Take a few bamboo skewers, some blue-tac, some ball-bearings and some rare-earth magnets: Put them together and shoot a ball bearing across the room.
The hardest part of this process was getting hold of ball-bearings. It turns out that hardware shops no longer sell them. You can buy made-up bearings, but not the balls. Ebay provided 40 ball-bearings for the princely sum of $4.50 including postage from China. The magnets also came through Ebay, although they were from a shop in Queensland.
It turns out that larger balls would work better than the 8mm ones I bought, but we managed anyway. The practical problem we discovered is that the magnets hold the ball in the center of their flat surface (if you look carefully you can see that on the right of the picture). With a 10mm-diameter magnet and an 8mm ball that means the ball sits off the improvised track and so did not always follow the desired path. Adding more balls to the stack after the magnet saw the third ball in line sitting neatly on the track though. But lesson for those who might come after – try to match magnet and ball diameter.
I’m now wondering if it’s viable to 3D-print a more effective track. I’m also wondering if we could do this in a circle or, even better, hanging like a Newtons Cradle but from a center-point (and, no, I’m not envisaging perpetual motion, just a couple of rotations). Anyway, for the moment this is an excellent and simple demonstration of momentum and magnetism in action.
Even our small test-rig really accelerates the balls. We were starting the first ball with the tiniest push so it was hardly moving; the ball coming out of the third stage was flying along. The slowest-motion video we could manage (reduced down to 4-frames-per-second) still shows the moving balls hitting our second and third stages as a blur. Exciting science.

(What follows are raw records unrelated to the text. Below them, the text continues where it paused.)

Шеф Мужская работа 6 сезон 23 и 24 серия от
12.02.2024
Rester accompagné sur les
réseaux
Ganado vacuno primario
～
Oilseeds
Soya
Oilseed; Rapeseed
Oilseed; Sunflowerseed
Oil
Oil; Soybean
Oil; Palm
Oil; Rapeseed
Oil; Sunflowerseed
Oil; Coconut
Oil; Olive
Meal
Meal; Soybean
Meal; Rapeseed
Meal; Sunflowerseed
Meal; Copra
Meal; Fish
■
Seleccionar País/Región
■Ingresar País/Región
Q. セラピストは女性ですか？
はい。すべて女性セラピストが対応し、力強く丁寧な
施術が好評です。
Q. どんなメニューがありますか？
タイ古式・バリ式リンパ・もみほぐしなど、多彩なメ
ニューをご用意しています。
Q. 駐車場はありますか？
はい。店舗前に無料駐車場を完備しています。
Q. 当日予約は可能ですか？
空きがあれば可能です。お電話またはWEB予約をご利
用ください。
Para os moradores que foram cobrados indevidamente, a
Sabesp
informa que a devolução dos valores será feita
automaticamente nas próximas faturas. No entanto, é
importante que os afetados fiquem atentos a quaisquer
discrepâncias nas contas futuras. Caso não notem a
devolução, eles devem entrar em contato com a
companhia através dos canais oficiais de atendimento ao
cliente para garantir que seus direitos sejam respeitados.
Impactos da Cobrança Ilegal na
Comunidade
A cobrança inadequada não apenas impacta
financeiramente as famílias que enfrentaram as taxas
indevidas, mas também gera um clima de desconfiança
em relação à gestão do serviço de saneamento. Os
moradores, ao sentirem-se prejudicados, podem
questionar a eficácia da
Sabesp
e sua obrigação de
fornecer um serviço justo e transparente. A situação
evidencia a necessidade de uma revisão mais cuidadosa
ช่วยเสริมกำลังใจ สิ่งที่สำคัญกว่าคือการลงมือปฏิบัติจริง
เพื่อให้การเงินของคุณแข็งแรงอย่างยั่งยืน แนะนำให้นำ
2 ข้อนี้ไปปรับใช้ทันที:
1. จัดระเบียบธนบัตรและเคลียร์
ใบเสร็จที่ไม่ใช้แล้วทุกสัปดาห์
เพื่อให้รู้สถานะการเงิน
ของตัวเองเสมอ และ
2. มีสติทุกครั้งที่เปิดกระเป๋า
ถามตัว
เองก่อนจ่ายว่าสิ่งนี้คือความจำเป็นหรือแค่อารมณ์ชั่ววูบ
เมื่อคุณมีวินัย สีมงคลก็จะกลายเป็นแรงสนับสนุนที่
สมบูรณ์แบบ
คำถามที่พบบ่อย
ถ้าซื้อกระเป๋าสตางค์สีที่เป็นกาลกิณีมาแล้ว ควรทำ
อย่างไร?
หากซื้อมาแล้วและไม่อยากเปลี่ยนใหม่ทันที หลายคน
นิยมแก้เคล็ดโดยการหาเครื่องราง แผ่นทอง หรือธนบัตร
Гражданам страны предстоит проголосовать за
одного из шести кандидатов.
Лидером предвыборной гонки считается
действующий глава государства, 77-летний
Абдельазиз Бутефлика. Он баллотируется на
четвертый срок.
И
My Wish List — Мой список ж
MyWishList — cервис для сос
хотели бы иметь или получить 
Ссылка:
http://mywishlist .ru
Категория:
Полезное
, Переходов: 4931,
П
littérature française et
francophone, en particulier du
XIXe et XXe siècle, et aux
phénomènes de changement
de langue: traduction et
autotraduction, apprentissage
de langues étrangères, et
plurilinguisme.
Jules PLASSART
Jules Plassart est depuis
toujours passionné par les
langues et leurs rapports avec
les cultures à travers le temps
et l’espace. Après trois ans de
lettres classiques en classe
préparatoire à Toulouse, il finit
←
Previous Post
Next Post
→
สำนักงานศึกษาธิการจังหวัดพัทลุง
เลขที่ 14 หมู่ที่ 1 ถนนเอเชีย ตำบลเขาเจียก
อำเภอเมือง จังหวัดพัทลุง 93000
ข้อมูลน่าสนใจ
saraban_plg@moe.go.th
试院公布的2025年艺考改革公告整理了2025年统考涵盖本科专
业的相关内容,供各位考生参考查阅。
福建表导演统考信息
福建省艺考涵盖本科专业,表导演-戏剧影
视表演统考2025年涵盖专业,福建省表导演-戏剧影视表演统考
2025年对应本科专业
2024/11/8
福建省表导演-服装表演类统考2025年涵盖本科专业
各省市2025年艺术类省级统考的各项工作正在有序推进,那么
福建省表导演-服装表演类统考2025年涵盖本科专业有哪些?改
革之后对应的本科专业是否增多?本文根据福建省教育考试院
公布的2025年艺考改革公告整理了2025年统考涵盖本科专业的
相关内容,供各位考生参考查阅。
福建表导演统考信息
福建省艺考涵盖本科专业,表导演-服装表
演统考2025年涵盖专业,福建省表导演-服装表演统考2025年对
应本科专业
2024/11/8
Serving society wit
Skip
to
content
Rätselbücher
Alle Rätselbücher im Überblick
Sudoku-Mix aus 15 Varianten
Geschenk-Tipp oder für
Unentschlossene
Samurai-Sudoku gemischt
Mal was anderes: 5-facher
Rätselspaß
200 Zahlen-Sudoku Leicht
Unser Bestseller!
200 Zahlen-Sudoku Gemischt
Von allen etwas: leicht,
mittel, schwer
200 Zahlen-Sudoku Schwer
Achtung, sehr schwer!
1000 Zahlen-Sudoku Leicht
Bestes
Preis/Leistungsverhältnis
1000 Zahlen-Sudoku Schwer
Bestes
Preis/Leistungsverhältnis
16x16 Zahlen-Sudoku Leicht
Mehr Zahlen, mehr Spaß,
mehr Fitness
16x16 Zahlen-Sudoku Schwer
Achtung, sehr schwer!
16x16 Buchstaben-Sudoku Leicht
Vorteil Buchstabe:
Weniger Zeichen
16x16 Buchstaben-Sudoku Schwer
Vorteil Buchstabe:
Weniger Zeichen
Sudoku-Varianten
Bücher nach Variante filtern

We got the idea from a nice CSIRO video that largely explains the science. My understanding is that you need to set this up so your inputs into each stage exceed the force holding the next balls in place by enough to create acceleration. So the input ball has two forces working on it: momentum from the push and the pull of the magnets. As it hits the stage, being pulled in by the magnets, the force is transferred through the magnets and the stack of ball-bearings (thank you Mr Newton). The final ball bearing has nowhere to transfer the force but into motion and is also least attracted by the magnet as it’s furthest away. It shoots off only to be captured by the next stage and the process repeats itself.